The WebSocket message loop must not block. We use try_send() instead of send().await:

let _ = self.arbiter_tx.try_send(ArbiterMsg::MarketUpdate(orderbook));

If the ArbiterActor is slow, updates are dropped rather than blocking the WebSocket connection. This prevents a slow consumer from causing WebSocket disconnects.

Kalshi Price Conversion

Kalshi uses a YES/NO binary market model. The conversion to bid/ask is:

Kalshi Side OrderBook Side Price Conversion
YES Bid price / 100
NO Ask (100 - price) / 100

The NO price represents how much you'd pay to bet against YES. So NO@56 means you can buy YES at (100-56)/100 = 0.44.

Test Coverage

We follow TDD as required by CLAUDE.md. The test suite covers:

Test Purpose
test_delta_application_add_level New price levels
test_delta_application_update_level Quantity changes
test_delta_application_remove_level Level removal
test_delta_sequence_produces_correct_orderbook End-to-end state
test_invalid_price_filtered_in_snapshot Security validation
test_price_boundary_values Edge cases (1 and 99)

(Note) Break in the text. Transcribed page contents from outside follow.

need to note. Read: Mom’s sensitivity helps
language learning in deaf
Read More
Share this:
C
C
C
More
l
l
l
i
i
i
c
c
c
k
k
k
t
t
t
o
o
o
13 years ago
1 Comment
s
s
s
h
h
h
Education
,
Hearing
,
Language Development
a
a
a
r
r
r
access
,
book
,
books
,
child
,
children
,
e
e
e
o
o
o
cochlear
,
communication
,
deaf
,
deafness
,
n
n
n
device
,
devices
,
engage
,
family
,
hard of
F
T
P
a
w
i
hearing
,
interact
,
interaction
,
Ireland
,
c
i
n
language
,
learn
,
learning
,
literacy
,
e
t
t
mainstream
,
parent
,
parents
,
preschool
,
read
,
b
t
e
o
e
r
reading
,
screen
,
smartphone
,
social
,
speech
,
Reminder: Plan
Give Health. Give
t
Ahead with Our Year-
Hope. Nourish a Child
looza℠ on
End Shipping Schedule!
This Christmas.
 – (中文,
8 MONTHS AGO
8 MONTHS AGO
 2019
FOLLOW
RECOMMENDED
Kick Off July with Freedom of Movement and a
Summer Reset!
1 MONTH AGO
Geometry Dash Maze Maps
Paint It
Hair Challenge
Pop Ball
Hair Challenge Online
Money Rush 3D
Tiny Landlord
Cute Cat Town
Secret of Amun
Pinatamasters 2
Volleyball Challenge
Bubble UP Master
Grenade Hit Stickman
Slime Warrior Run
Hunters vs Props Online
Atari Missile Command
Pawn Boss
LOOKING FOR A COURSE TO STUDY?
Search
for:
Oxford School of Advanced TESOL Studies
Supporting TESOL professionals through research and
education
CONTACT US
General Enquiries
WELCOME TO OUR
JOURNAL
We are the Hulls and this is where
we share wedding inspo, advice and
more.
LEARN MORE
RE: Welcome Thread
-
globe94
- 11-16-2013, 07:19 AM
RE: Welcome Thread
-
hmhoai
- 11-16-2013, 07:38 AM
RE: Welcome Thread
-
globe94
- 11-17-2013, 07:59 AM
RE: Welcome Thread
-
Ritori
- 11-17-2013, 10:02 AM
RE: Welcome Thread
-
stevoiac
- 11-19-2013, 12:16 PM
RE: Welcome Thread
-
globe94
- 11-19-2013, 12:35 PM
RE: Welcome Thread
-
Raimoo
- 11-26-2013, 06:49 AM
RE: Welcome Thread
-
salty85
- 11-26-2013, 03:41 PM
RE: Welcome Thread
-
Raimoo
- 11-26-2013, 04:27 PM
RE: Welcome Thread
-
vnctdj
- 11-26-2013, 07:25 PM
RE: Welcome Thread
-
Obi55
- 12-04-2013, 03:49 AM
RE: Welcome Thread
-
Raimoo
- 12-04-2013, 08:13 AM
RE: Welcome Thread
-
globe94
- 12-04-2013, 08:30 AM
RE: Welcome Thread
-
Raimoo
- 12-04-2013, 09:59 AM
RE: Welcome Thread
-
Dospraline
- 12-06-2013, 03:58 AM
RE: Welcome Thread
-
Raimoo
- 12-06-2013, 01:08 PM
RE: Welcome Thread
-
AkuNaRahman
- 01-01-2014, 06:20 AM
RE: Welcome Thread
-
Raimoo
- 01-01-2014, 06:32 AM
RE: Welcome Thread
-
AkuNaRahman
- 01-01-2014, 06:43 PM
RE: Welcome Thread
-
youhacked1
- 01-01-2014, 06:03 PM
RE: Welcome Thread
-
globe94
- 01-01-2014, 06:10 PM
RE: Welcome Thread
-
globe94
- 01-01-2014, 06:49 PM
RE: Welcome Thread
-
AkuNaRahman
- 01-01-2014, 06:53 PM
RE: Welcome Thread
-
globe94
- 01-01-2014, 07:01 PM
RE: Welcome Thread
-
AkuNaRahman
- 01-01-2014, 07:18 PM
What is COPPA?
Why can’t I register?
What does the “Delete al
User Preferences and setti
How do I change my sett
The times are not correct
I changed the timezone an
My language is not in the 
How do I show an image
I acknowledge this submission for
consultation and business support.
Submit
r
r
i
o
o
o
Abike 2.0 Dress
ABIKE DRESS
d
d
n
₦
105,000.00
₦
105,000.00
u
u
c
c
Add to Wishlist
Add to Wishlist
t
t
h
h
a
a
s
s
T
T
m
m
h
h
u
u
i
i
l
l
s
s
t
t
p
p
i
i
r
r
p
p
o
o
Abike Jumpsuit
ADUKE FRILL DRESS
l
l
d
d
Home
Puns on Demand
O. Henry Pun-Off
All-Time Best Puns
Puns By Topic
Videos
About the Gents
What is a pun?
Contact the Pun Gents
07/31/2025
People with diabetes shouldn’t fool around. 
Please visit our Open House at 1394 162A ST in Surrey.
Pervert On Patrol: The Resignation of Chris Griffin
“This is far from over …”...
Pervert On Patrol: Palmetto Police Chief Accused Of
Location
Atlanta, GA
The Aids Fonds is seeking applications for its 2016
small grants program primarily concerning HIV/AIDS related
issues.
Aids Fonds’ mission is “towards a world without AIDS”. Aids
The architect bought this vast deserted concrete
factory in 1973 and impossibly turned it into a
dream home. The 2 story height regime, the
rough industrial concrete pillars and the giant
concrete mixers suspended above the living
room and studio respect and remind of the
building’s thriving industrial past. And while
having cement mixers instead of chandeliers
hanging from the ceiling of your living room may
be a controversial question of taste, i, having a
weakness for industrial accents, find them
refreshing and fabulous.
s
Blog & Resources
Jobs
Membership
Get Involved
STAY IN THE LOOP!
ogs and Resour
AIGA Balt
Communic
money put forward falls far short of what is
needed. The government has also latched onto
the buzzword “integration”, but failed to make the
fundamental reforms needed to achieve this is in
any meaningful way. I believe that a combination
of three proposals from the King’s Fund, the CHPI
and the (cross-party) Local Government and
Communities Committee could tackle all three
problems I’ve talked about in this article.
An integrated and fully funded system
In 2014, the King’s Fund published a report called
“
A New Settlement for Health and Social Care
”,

16 total tests provide confidence in the implementation.

Integration

The message loop now handles both message types:

match self.parse_message(&txt) {
    Ok(ParsedMessage::Snapshot(snapshot)) => {
        local.apply_snapshot(&snapshot);
        let orderbook = local.to_orderbook();
        let _ = self.arbiter_tx.try_send(...);
    }
    Ok(ParsedMessage::Delta(delta)) => {
        if let Some(ref mut local) = self.local_orderbook {
            local.apply_delta(&delta);
            let orderbook = local.to_orderbook();
            let _ = self.arbiter_tx.try_send(...);
        }
    }
    Ok(ParsedMessage::Control) => {}
    Err(e) => println!("[KalshiMonitor] Parse error: {}", e),
}

Deltas are only applied when local state exists (after first snapshot).

Lessons Learned

  1. Validate external data - Every field from a WebSocket deserves validation
  2. Bound memory - Attackers can craft messages to exhaust memory
  3. Don't block - Async channels with bounded capacity need non-blocking sends
  4. Use sorted containers - BTreeMap made bid/ask sorting trivial

The Kalshi WebSocket implementation is now feature-complete with proper delta handling.